Based on a real task from a production multi-agent workflow.
agent-estimate estimate \
"Audit cloud infrastructure providers for production deployment" \
--type research| Task | Model | Tier | Agent | Base PERT (O/M/P) | Modifiers | Effective Duration | Human Equivalent |
|---|---|---|---|---|---|---|---|
| Audit cloud infrastructure providers for production deployment | research | S | Claude | 10m / 20m / 30m (E=20m) | spec 1.00 x warm 1.00 x fit 1.00 = 1.00 | 20m | 99m |
| Metric | Value |
|---|---|
| Best case | 27.1m |
| Expected case | 38m |
| Worst case | 48.9m |
| Human-speed equivalent | 99m |
| Compression ratio | 2.61x |
| Review overhead (per-task, pre-amortization) | 15m |
| Agent | Task Count | Total Work | Estimated Cost |
|---|---|---|---|
| Claude | 1 | 23m | $0.55 |
No METR threshold warnings.
| Metric | Estimated | Actual |
|---|---|---|
| Agent | Claude | Claude |
| Duration | 38m expected | ~15m |
| Outcome | — | 12-section report, 7 providers evaluated, recommended hybrid deployment |
| Quality | — | Q4 (strong) |
The agent finished well under the estimate — research tasks with web access tend to run fast because agents scan documentation and pricing pages in parallel. The actual landed below even the best case (27m). This is typical for research: high variance, but the wins are dramatic.
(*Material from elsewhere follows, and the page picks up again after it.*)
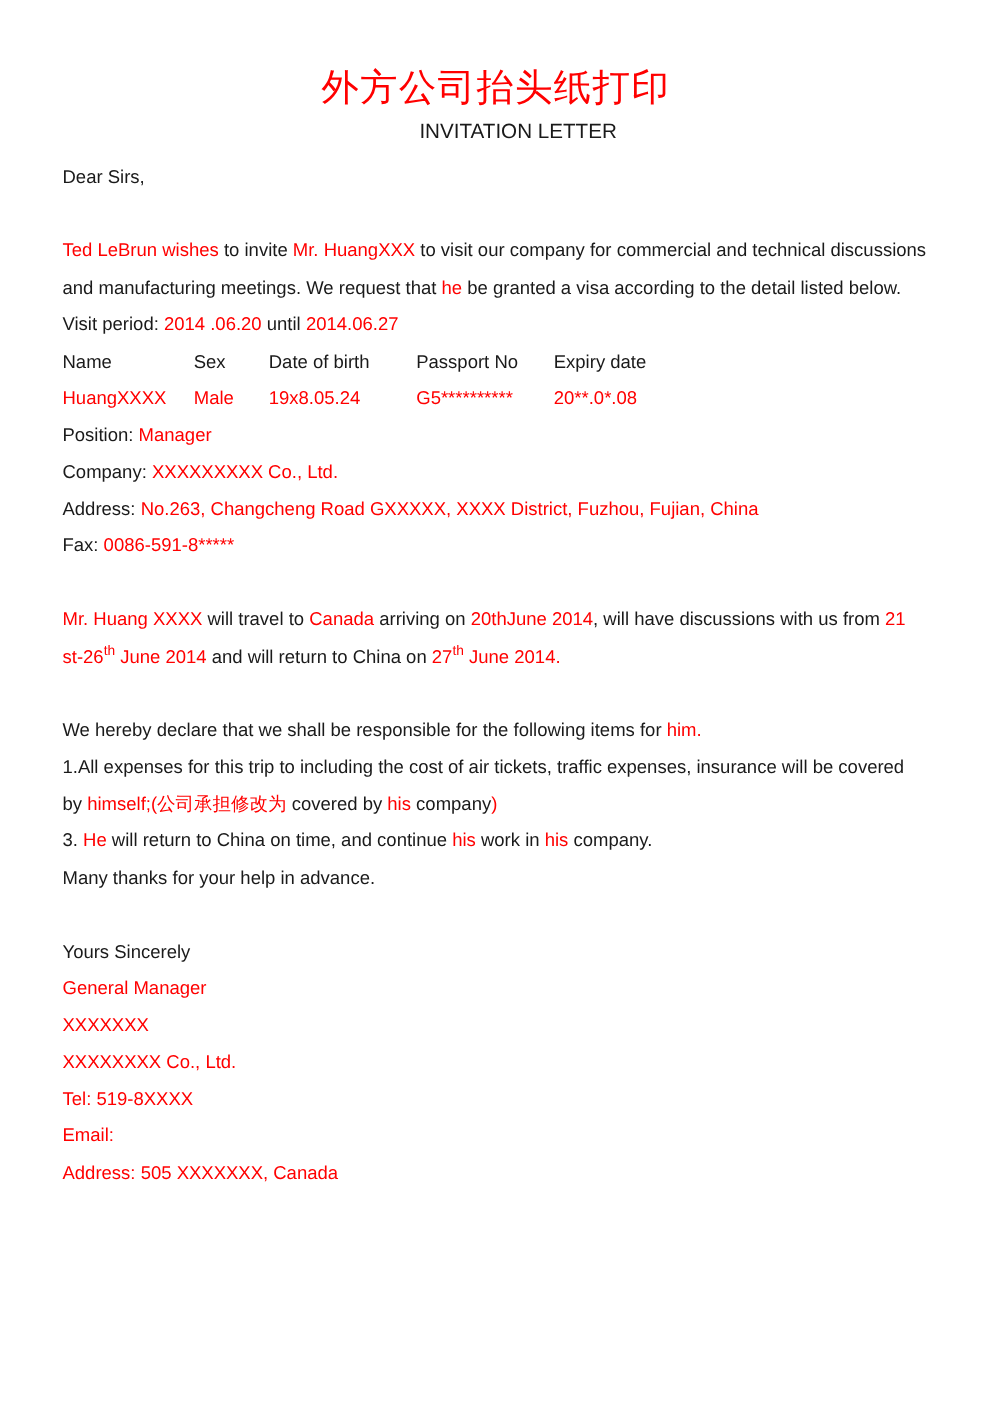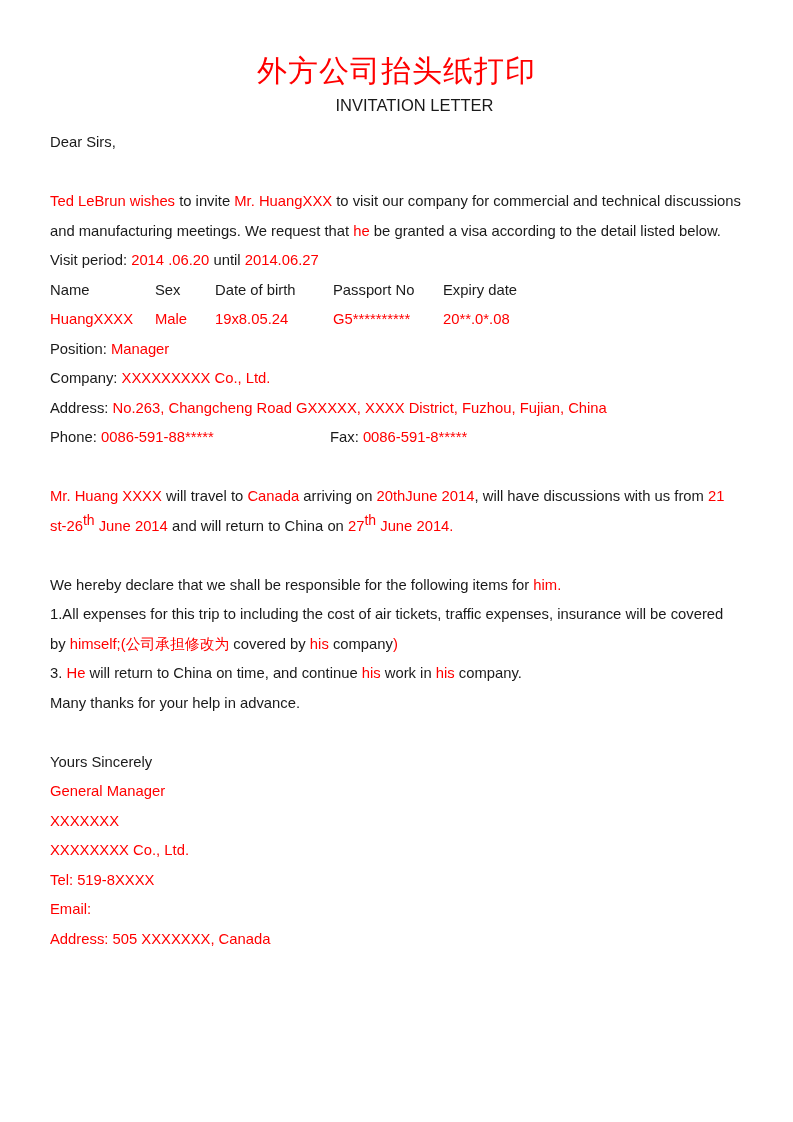"Phone: 0086-591-88*****" div.col { html: <div><span>Phone: </span><span>0086-591-88*****</span></div> -> none }
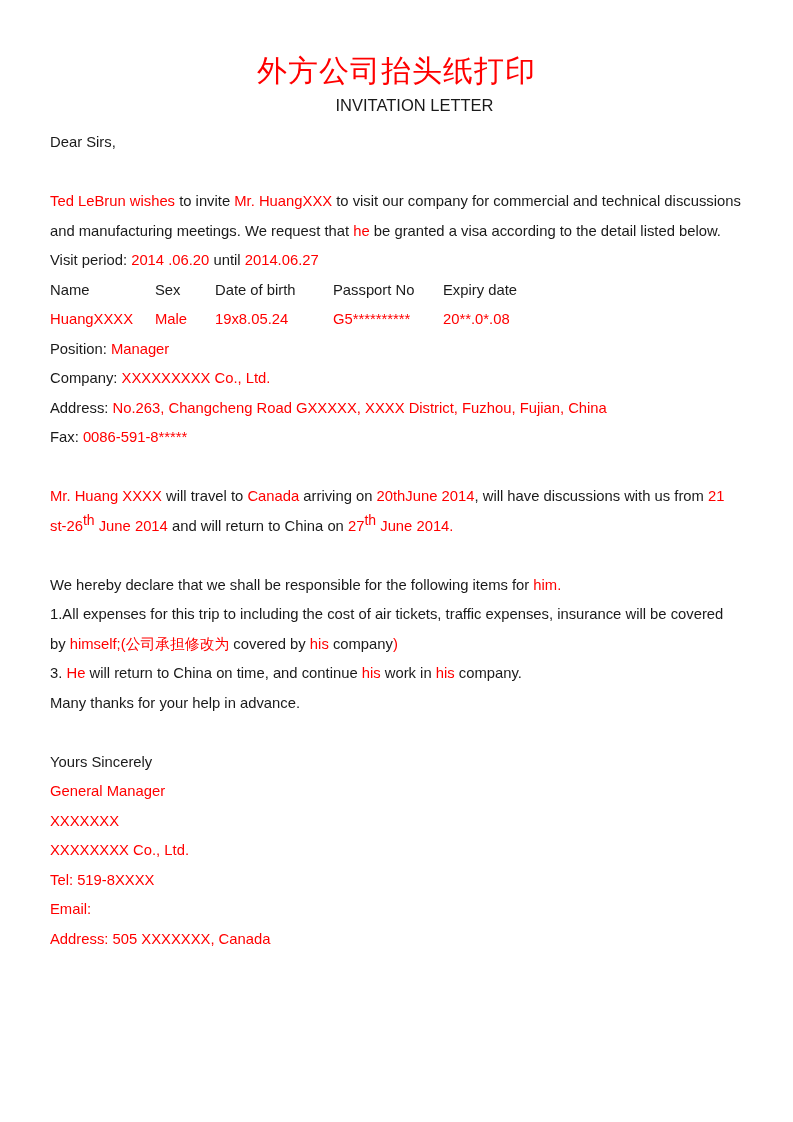"th" sup.seg { font-size: 14px -> 11px }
Research tasks have the highest human-multiplier range (3.0-6.0x) because pattern matching across large datasets is tedious for humans but routine for agents. Scanning 7 cloud providers' pricing, compliance, and feature matrices would take a human most of a workday. Use --type research to select the research estimation model — it uses a flat PERT curve with depth scaling instead of the tier-based coding model.